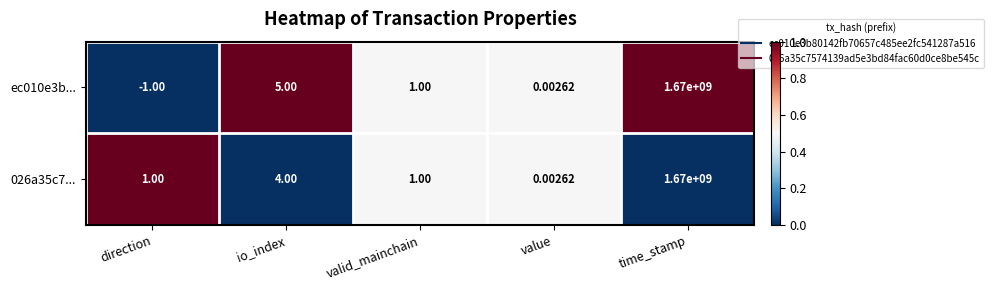

What is the maximum value shown in the chart?

1670000000.0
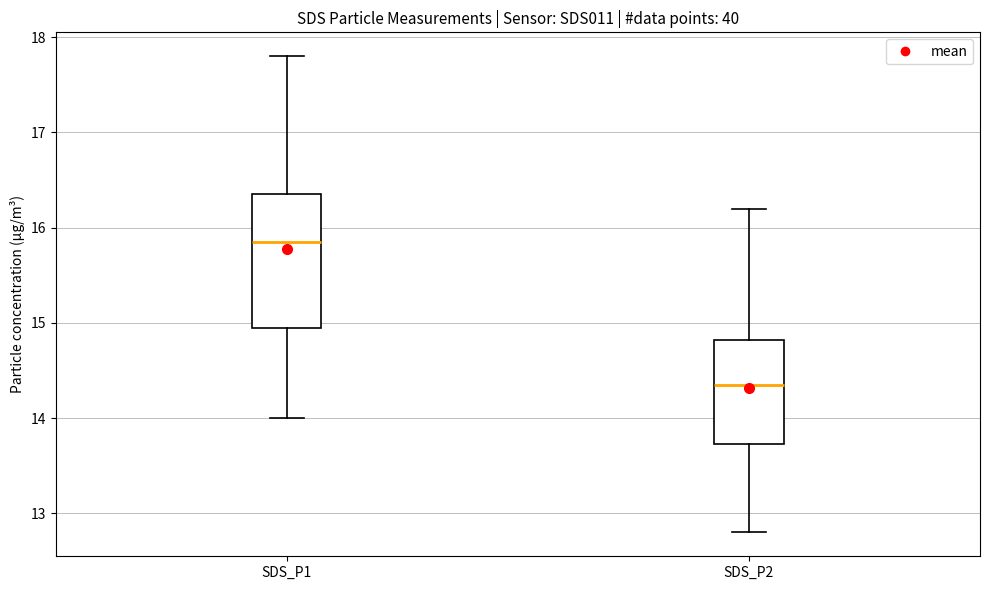

Reading left to right, read every box against the y-axis: the position of its median line, the range the box covers, and the ends of its whiskers. The values are not printed on the chart, so give them approximately, as read against the axis.

SDS_P1: median 15.9, box 15.0 to 16.4, whiskers 14.0 to 17.8
SDS_P2: median 14.4, box 13.7 to 14.8, whiskers 12.8 to 16.2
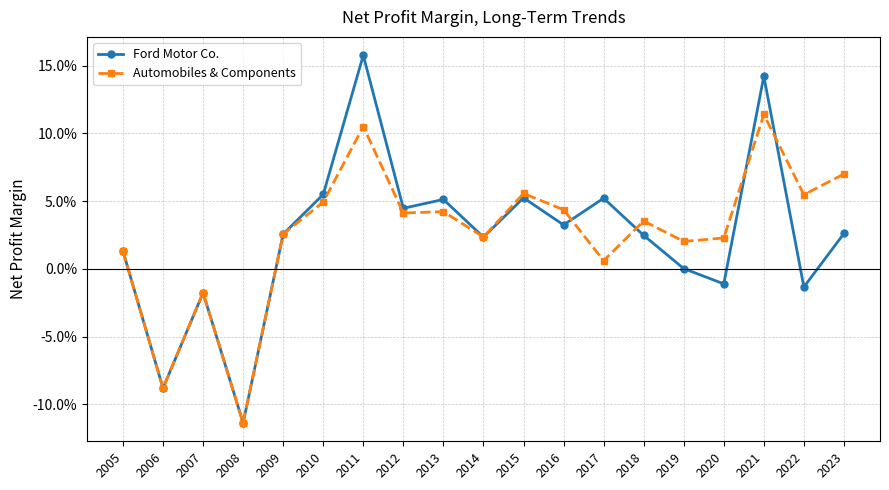

What are all the series names shown in the legend?

Ford Motor Co., Automobiles & Components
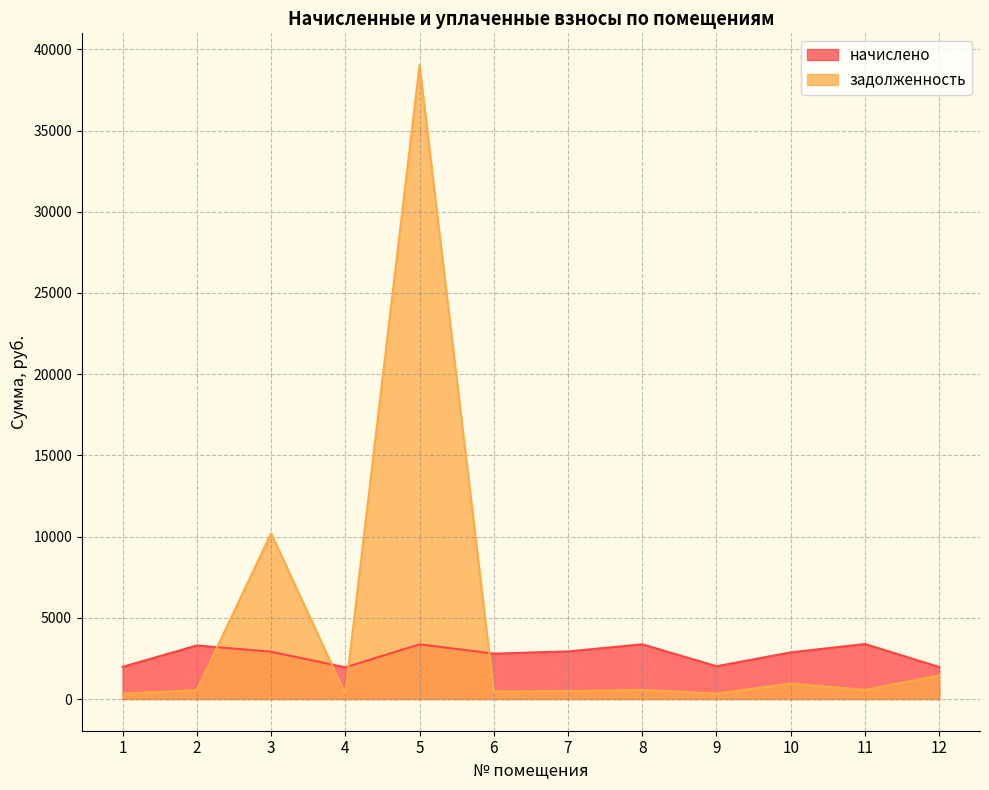

List the labels in order of начислено value, smallest first.

4, 12, 1, 9, 6, 10, 3, 7, 2, 5, 8, 11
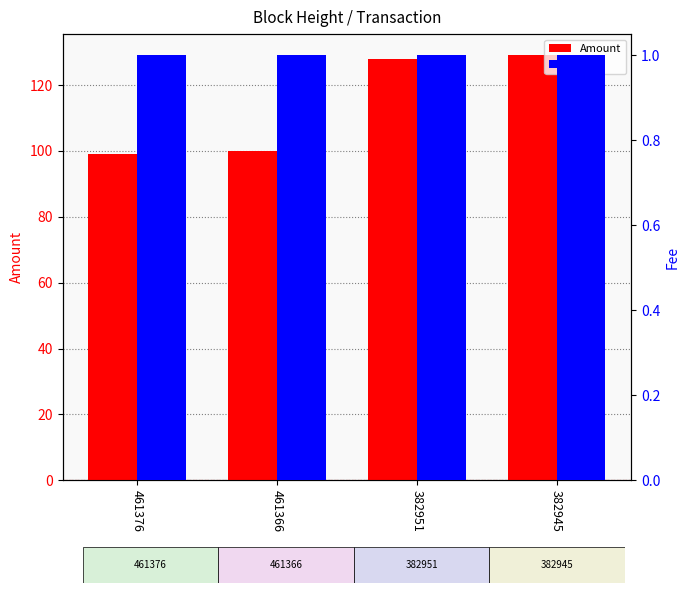

How many categories are shown in the chart?

4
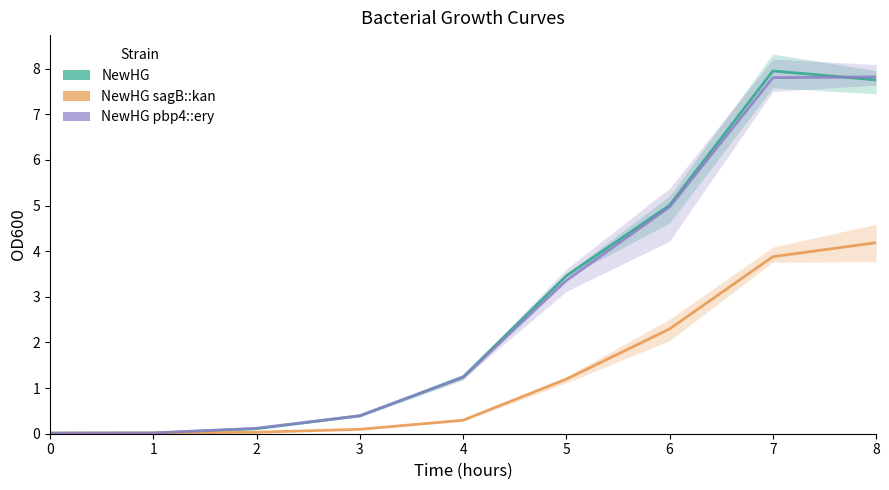

What is the maximum value shown in the chart?

8.0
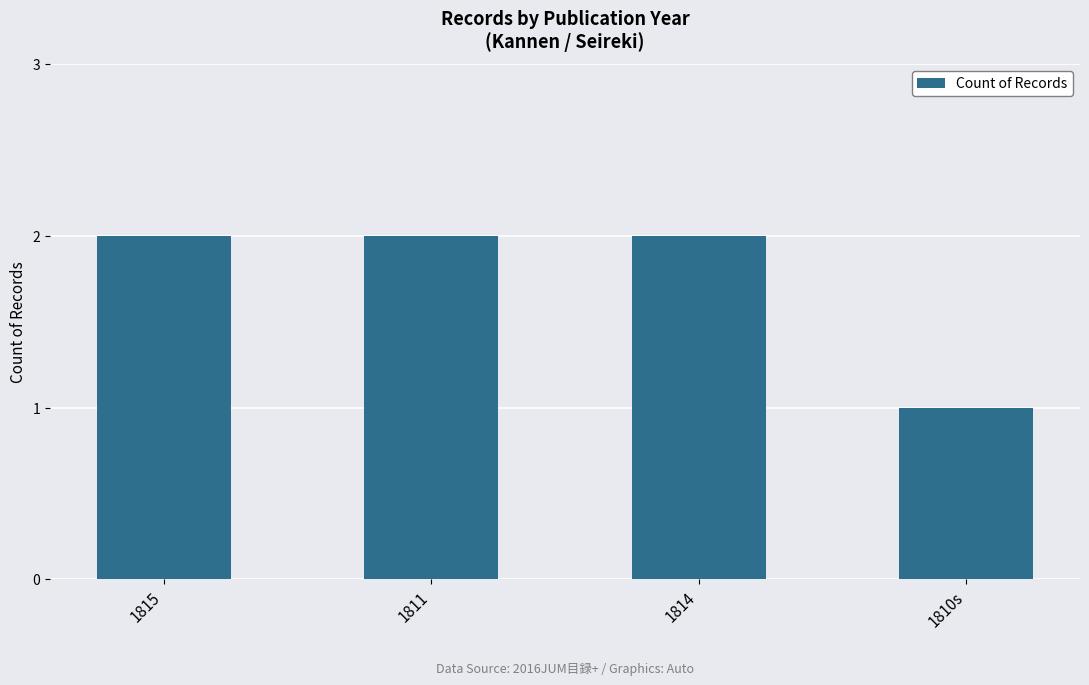

The value at 1815 is 2. True or false?

True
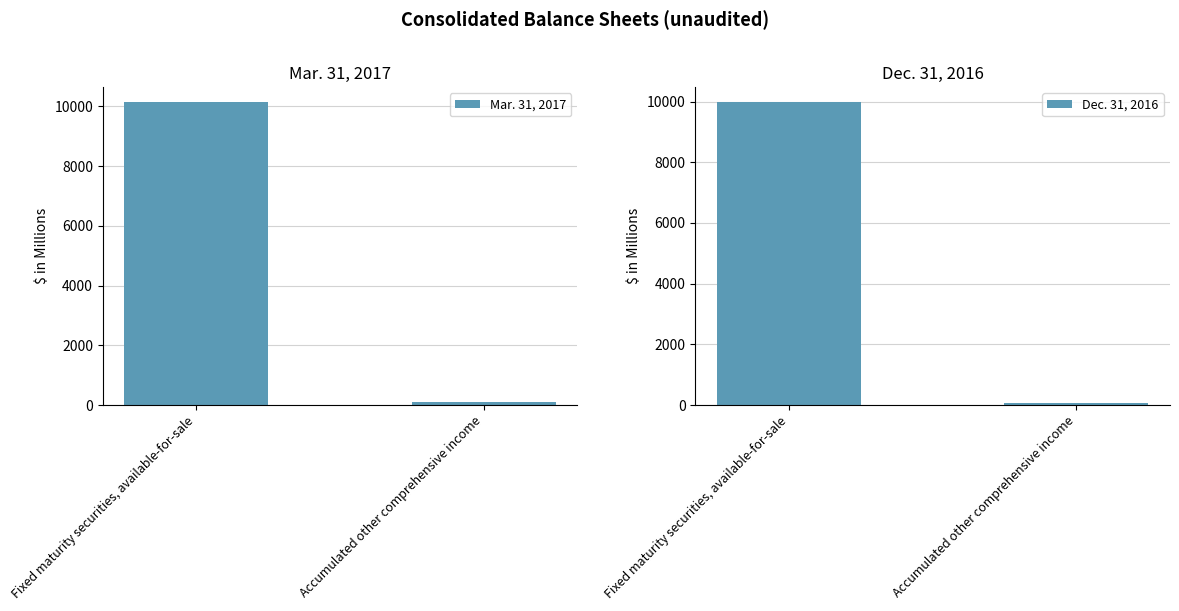

True or false: Mar. 31, 2017 has a value of 10135 at Fixed maturity securities, available-for-sale.

True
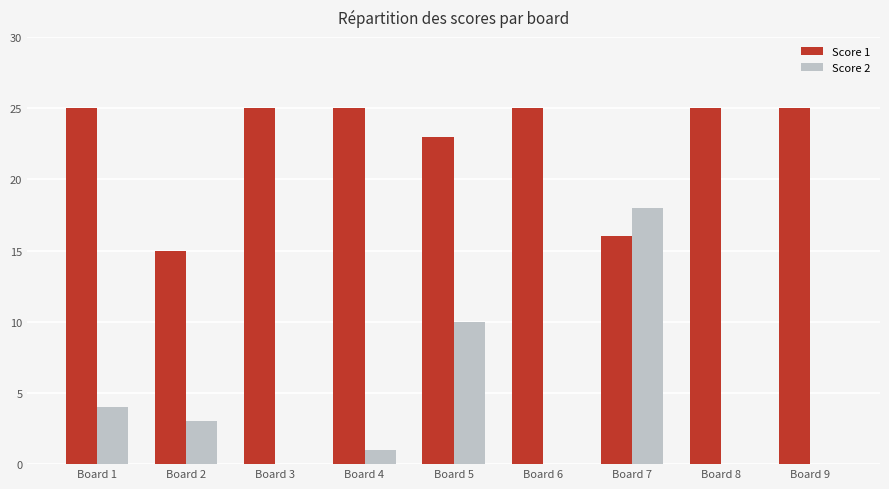

Count the number of categories in the chart.

9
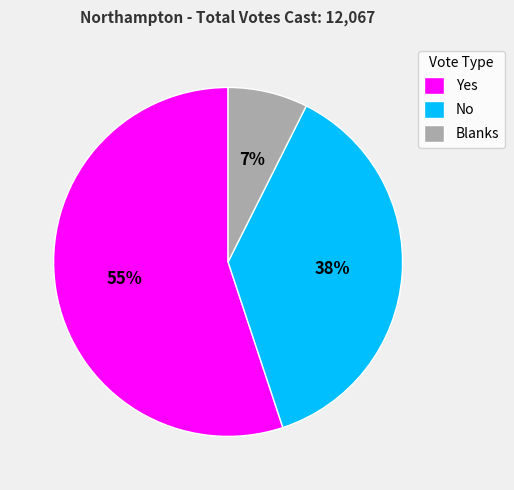

To the nearest percent, what is the combined percentage of Blanks and No?

45%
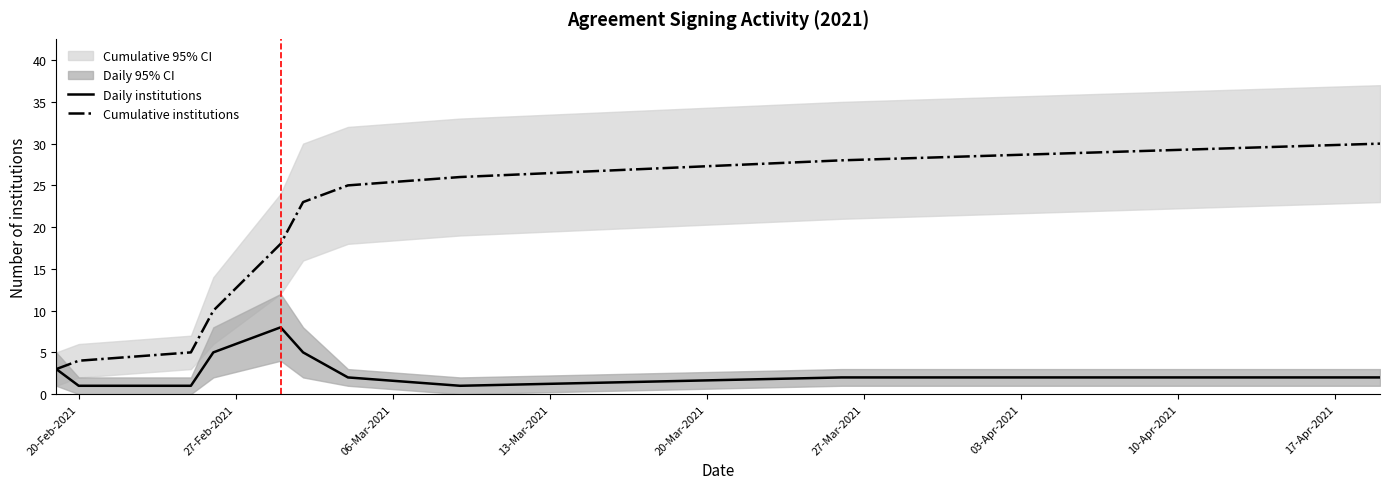

What is the average value of the Daily institutions series?

3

WHAT NEEDS TO BE DONE:
Report every line of the data that contains the word "false".

RESPONSE TO THE TASK:
The value at 1815 is 2. True or false?
True or false: Mar. 31, 2017 has a value of 10135 at Fixed maturity securities, available-for-sale.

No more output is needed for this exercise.